Elliot Smith, Holly Ellyatt
LONDON — European stocks ended Thursday’s session in the red, retreating from some of the gains seen earlier in the week as initial positive sentiment around a coronavirus vaccine started to fade.
The pan-European Stoxx 600 closed about 0.8% lower provisionally, with bank stocks shedding 2% to lead losses as almost all sectors and major bourses slipped into negative territory.
It comes as a resurgence in Covid-19 cases in the continent shakes investor sentiment, despite Pfizer and BioNTech’s announcement Monday that their Covid-19 vaccine candidate appeared to be more than 90% effective in its phase three clinical trials.
France’s total number of cases rose to 1.86 million on Wednesday, overtaking Russia to become the worst-affected country in Europe.
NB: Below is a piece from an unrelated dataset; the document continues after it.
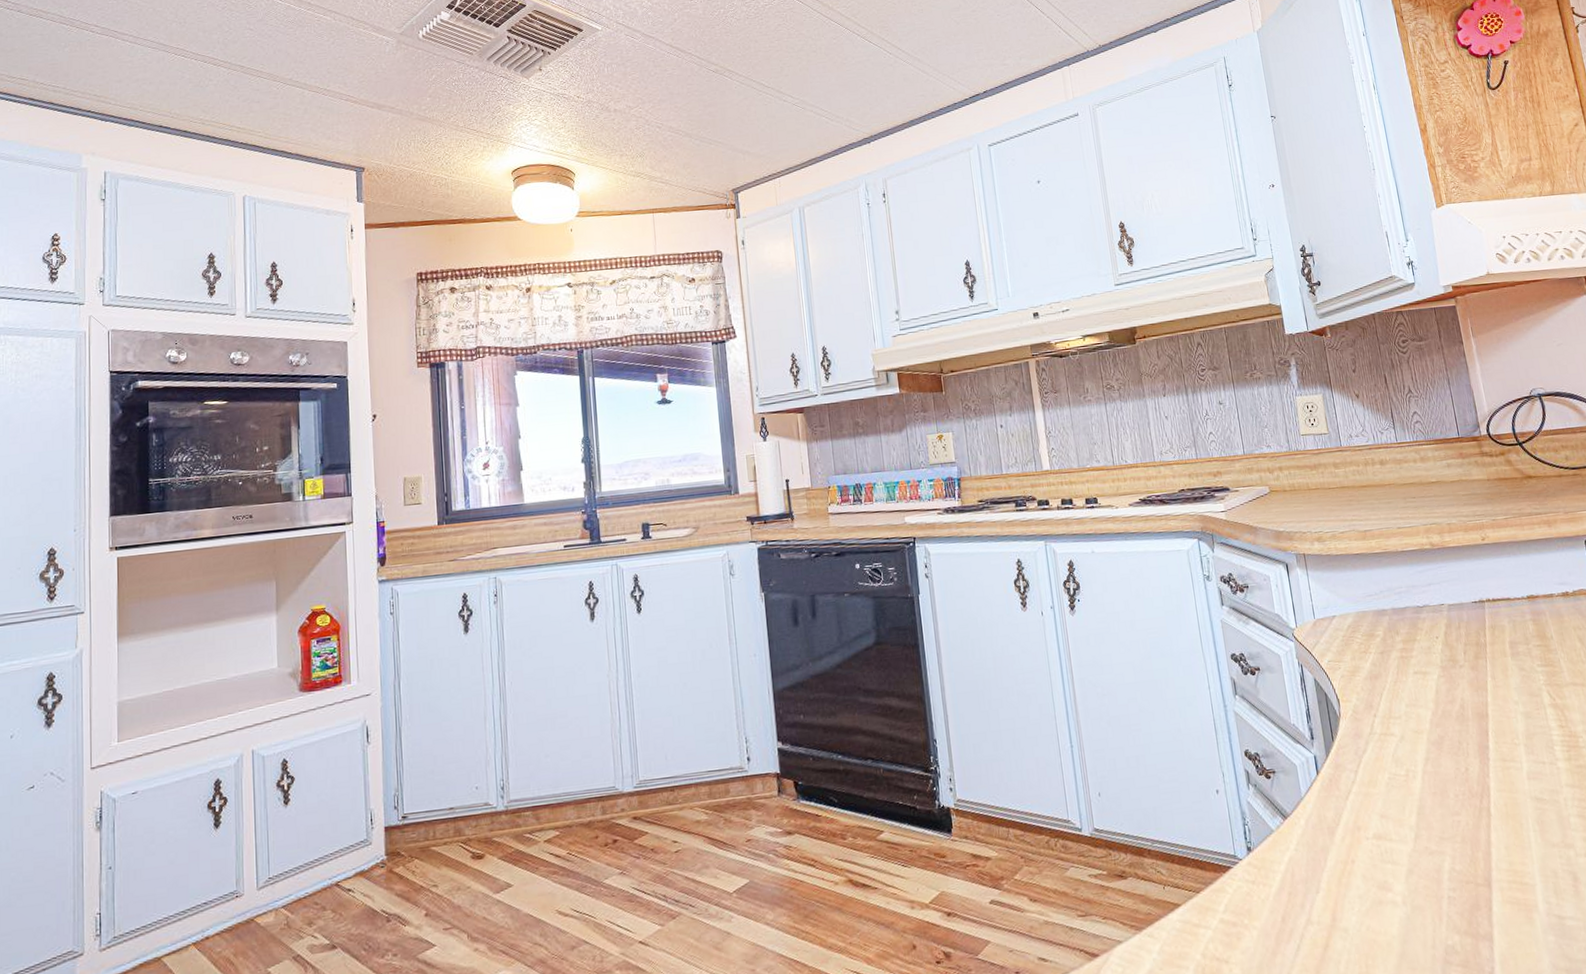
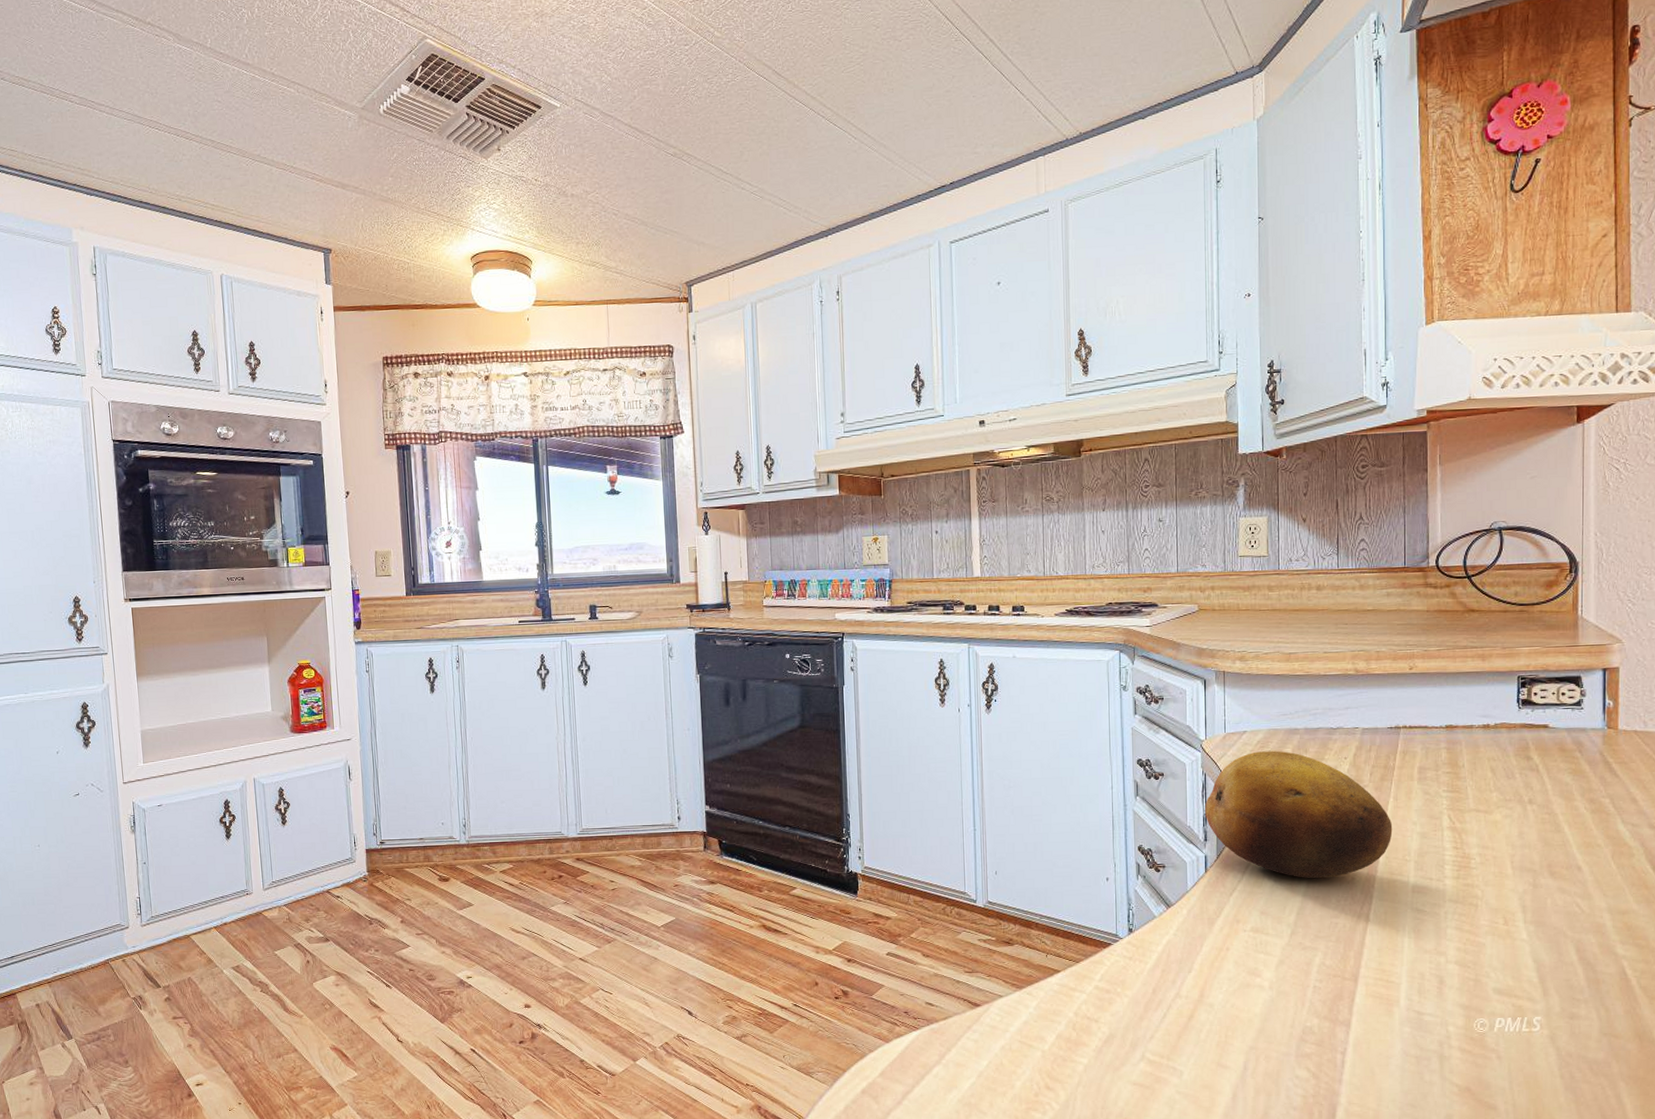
fruit: none [1306,634,1497,773] -> present [1205,751,1393,879]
Italy meanwhile surpassed the 1 million infections mark for the first time, while the U.K. became the first country in Europe to suffer over 50,000 deaths.
The Nasdaq Composite, meanwhile, gained 0.3% as tech shares rose slightly.
Back in Europe Thursday, preliminary figures showed the U.K. economy grew by a record 15.5% in the third quarter, slightly lower than the 15.8% expansion expected by economists. U.K. GDP remains 9.7% below its December 2019 level.
In terms of individual stock action, Burberry initially climbed before falling nearly 3% after the British luxury fashion house posted a promising third-quarter earnings report.
German tech group Siemens saw its shares fall 4% after offering a mixed set of earnings and conservative forward guidance before the bell.
Meanwhile, airplane engine manufacturer Rolls-Royce plummeted 8% to the bottom of the Stoxx 600 after completing a £2 billion ($2.6 billion) rights issue Thursday.